Sinnvoll ist auch die Kombination von Busshuttle und Fahrkarte. Das Angebot eines Busshuttles hat sich bewährt, die Übernachtungszahlen sind angestiegen, so dass es hinsichtlich der Kombination beider Hilfsangebote entsprechende Abstimmungsgespräche zwischen FB 50 und FB 61.6 gegeben hat.

Es besteht das Risiko, dass Fahrkarten nicht zu dem ausgegebenen Zweck verwandt, sondern weitergegeben / veräußert werden. Stärkere Kontrollmechanismen oder eine formellere Prüfung der Bedürftigkeit würden aber den niedrigschwelligen Ansatz unmöglich machen.
Will man das Angebot verstetigen, müsste dieses Risiko in Kauf genommen werden.

Es sollten weitere Partner*innen in ein solches Unterstützungsangebot aufgenommen werden, dieses betrifft zum Beispiel Beratungsstellen in weiteren Stadtteilen, die Anbieter der sozialen Betreuung in weiteren Unterkünften und die Angebote der Drogen – und Suchthilfe. Konkrete Gespräche werden derzeit mit den Drogenhilfeeinrichtungen Neues Land und STEP geführt, mit dem Ziel, dass auch hier die Unterstützung angeboten werden kann.
Ein intensives „Bewerben“ und Durchführen der Fahrkartenausgabe kann im Winter die Betroffenen unterstützen, die vorhandenen Unterbringungsangebote anzunehmen und so mithelfen, Erfrierungen auf der Straße zu verhindern.
Darüber hinaus wäre künftig zu prüfen, ob ein solches Angebot auch ganzjährig sinnvoll sein könnte, zumindest solange, wie SleepIns dezentral liegen und dort vor Ort keine tagesstrukturierenden Angebote im näheren Umfeld vorhanden sind.
Für eine ganzjährige Fahrkartenausgabe würde außerdem sprechen, dass gerade bei diesem Personenkreis Kontinuität und Vertrauen wichtig sind, um überhaupt mit ihnen in Kontakt zu bleiben.

Für ein reines „Winterprogramm“ als auch für ein „Ganzjahresangebot“ müssten künftig zusätzliche Mittel - in unterschiedlicher Höhe - bereitgestellt werden.
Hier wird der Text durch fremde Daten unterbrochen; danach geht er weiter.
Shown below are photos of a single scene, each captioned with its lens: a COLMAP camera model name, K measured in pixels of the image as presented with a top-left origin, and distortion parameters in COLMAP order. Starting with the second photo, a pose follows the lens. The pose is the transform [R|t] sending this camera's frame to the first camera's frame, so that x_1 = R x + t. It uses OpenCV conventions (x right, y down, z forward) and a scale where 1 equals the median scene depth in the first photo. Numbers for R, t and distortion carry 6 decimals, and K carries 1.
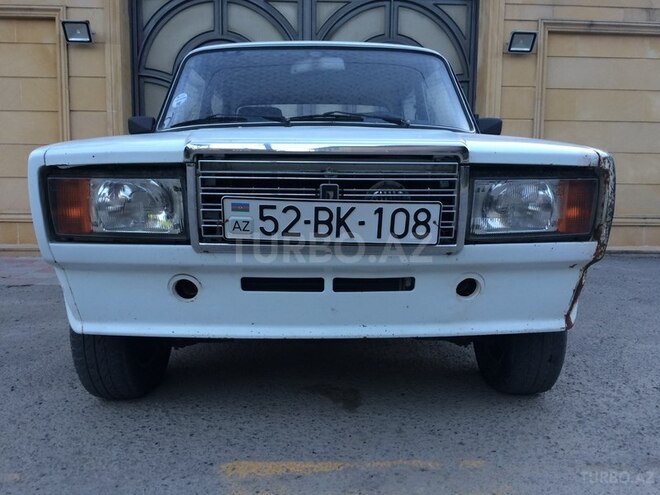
lens RADIAL K [[566.0, 0, 330.0], [0, 566.0, 247.5], [0, 0, 1]] dist [0.013316, -0.002617]
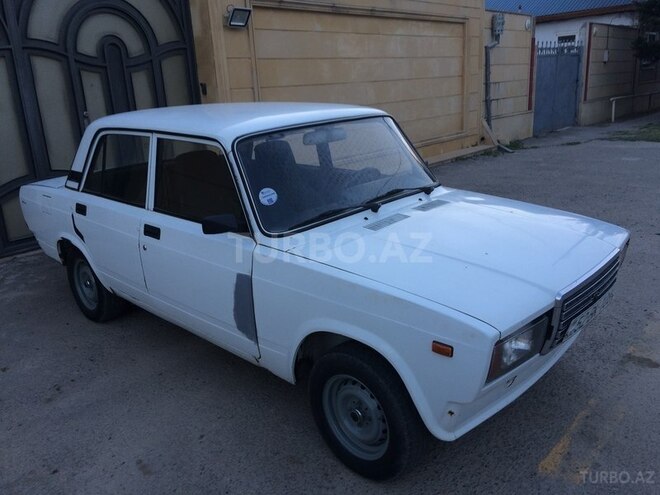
lens RADIAL K [[566.0, 0, 330.0], [0, 566.0, 247.5], [0, 0, 1]] dist [0.013316, -0.002617]
pose [[0.701466, -0.243773, 0.669717, -0.364731], [0.121905, 0.966876, 0.224253, -0.156499], [-0.702200, -0.075664, 0.707948, 0.079718]]
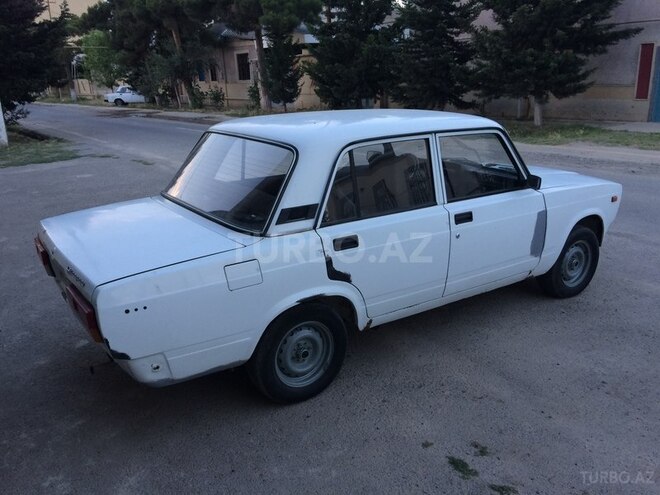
lens RADIAL K [[566.0, 0, 330.0], [0, 566.0, 247.5], [0, 0, 1]] dist [0.013316, -0.002617]
pose [[-0.548120, -0.245430, 0.799580, -0.676940], [0.107013, 0.927543, 0.358066, -0.374133], [-0.829525, 0.281829, -0.482141, 1.779955]]
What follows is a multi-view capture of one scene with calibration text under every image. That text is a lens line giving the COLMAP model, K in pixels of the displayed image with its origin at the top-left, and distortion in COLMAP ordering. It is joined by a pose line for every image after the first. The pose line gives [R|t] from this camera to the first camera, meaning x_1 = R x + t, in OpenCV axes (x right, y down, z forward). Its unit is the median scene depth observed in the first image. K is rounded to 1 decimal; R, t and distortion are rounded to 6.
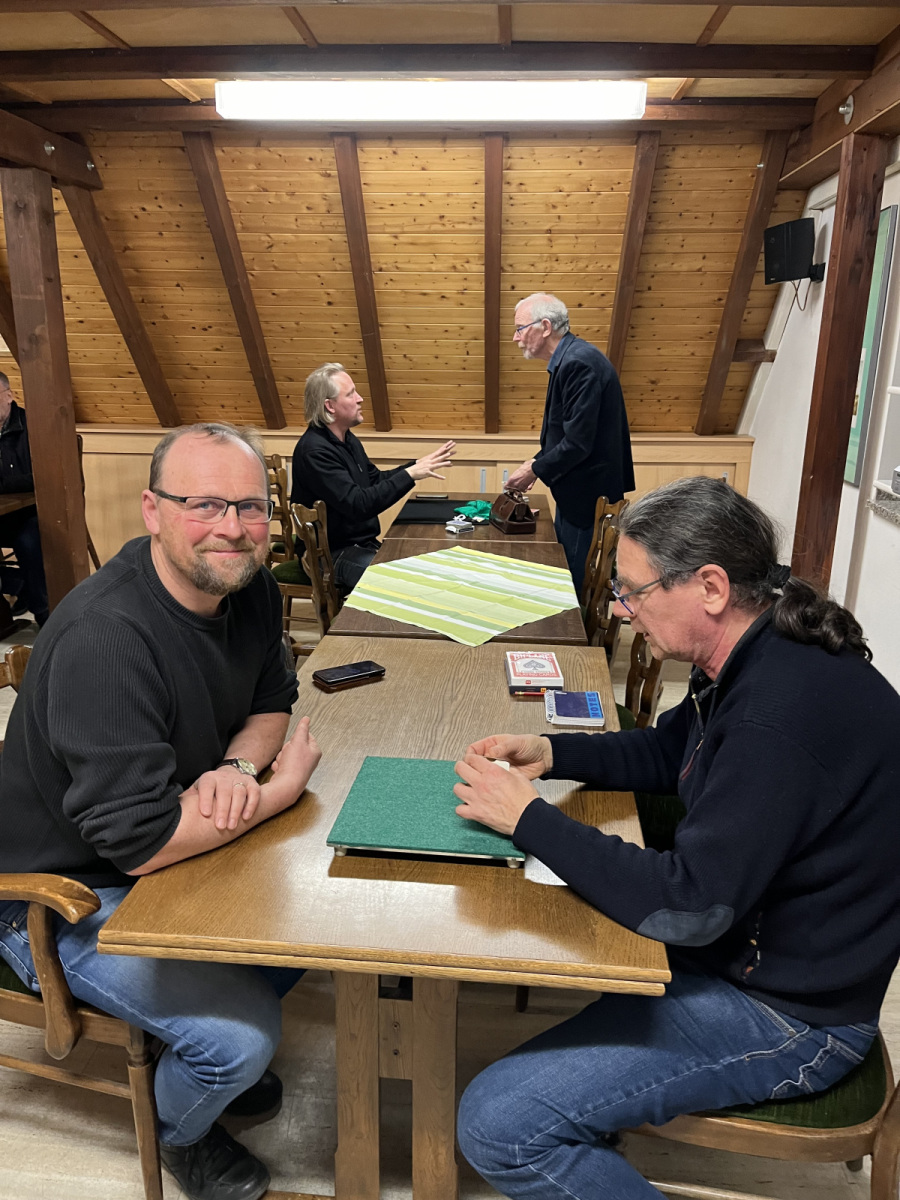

Eine Deckung aus Mitteln des TH 50 ist nur im Umfang der geschätzten Kosten für das Winterprogramm 2019 und 2020 möglich.
Eine Schätzung des benötigten Betrages ist schwierig, da als Basis lediglich auf die bisherige kurze Projekterfahrung zurückgegriffen werden kann. Danach ist mit einem Bedarf ca. 2.500 € / Wintermonat zur rechnen, für die Sommermonate wäre der Bedarf voraussichtlich niedriger (Erfahrungswerte liegen noch nicht vor).

Hinweis: aktuell beträgt der Preis für eine Fahrkarte zu den Konditionen der Uestra ca. 2,75 €.